(Beginning of DATA)

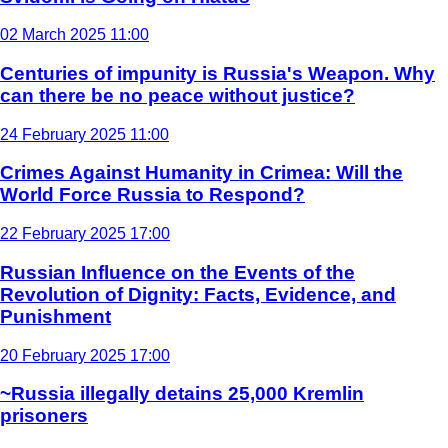
02 March 2025 11:00
Centuries of impunity is Russia's Weapon. Why
can there be no peace without justice?
24 February 2025 11:00
Crimes Against Humanity in Crimea: Will the
World Force Russia to Respond?
22 February 2025 17:00
Russian Influence on the Events of the
Revolution of Dignity: Facts, Evidence, and
Punishment
20 February 2025 17:00
~Russia illegally detains 25,000 Kremlin
prisoners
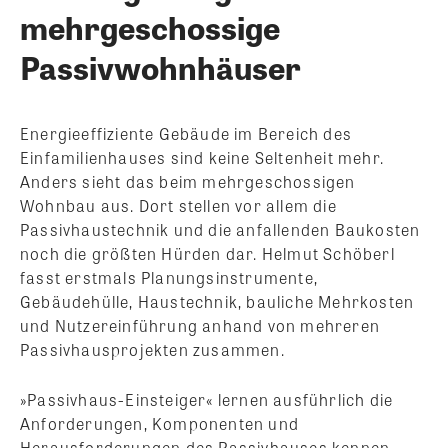
mehrgeschossige
Passivwohnhäuser
Energieeffiziente Gebäude im Bereich des
Einfamilienhauses sind keine Seltenheit mehr.
Anders sieht das beim mehrgeschossigen
Wohnbau aus. Dort stellen vor allem die
Passivhaustechnik und die anfallenden Baukosten
noch die größten Hürden dar. Helmut Schöberl
fasst erstmals Planungsinstrumente,
Gebäudehülle, Haustechnik, bauliche Mehrkosten
und Nutzereinführung anhand von mehreren
Passivhausprojekten zusammen.
»Passivhaus-Einsteiger« lernen ausführlich die
Anforderungen, Komponenten und
Herausforderungen des Passivhauses kennen.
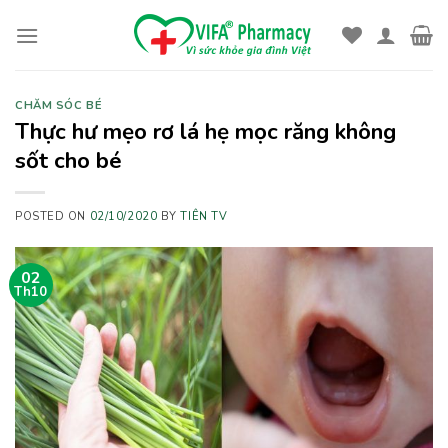
Skip
to
content
CHĂM SÓC BÉ
Thực hư mẹo rơ lá hẹ mọc răng không
sốt cho bé
POSTED ON
02/10/2020
BY
TIÊN TV
02
Th10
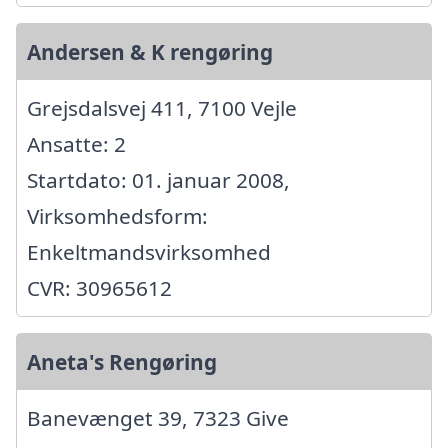
Andersen & K rengøring
Grejsdalsvej 411, 7100 Vejle
Ansatte: 2
Startdato: 01. januar 2008,
Virksomhedsform:
Enkeltmandsvirksomhed
CVR: 30965612
Aneta's Rengøring
Banevænget 39, 7323 Give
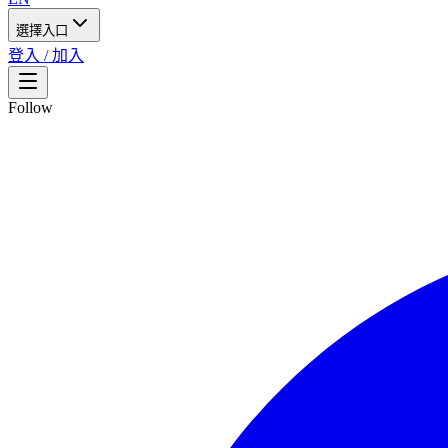
選擇入口
登入 / 加入
Follow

(End of DATA)

Copy the entries above without the pictures, swapping every "February" for "Feb" and leaving the rest unchanged.

» RESPONSE AREA
02 March 2025 11:00
Centuries of impunity is Russia's Weapon. Why
can there be no peace without justice?
24 Feb 2025 11:00
Crimes Against Humanity in Crimea: Will the
World Force Russia to Respond?
22 Feb 2025 17:00
Russian Influence on the Events of the
Revolution of Dignity: Facts, Evidence, and
Punishment
20 Feb 2025 17:00
~Russia illegally detains 25,000 Kremlin
prisoners
mehrgeschossige
Passivwohnhäuser
Energieeffiziente Gebäude im Bereich des
Einfamilienhauses sind keine Seltenheit mehr.
Anders sieht das beim mehrgeschossigen
Wohnbau aus. Dort stellen vor allem die
Passivhaustechnik und die anfallenden Baukosten
noch die größten Hürden dar. Helmut Schöberl
fasst erstmals Planungsinstrumente,
Gebäudehülle, Haustechnik, bauliche Mehrkosten
und Nutzereinführung anhand von mehreren
Passivhausprojekten zusammen.
»Passivhaus-Einsteiger« lernen ausführlich die
Anforderungen, Komponenten und
Herausforderungen des Passivhauses kennen.
Skip
to
content
CHĂM SÓC BÉ
Thực hư mẹo rơ lá hẹ mọc răng không
sốt cho bé
POSTED ON
02/10/2020
BY
TIÊN TV
02
Th10
Andersen & K rengøring
Grejsdalsvej 411, 7100 Vejle
Ansatte: 2
Startdato: 01. januar 2008,
Virksomhedsform:
Enkeltmandsvirksomhed
CVR: 30965612
Aneta's Rengøring
Banevænget 39, 7323 Give
選擇入口
登入 / 加入
Follow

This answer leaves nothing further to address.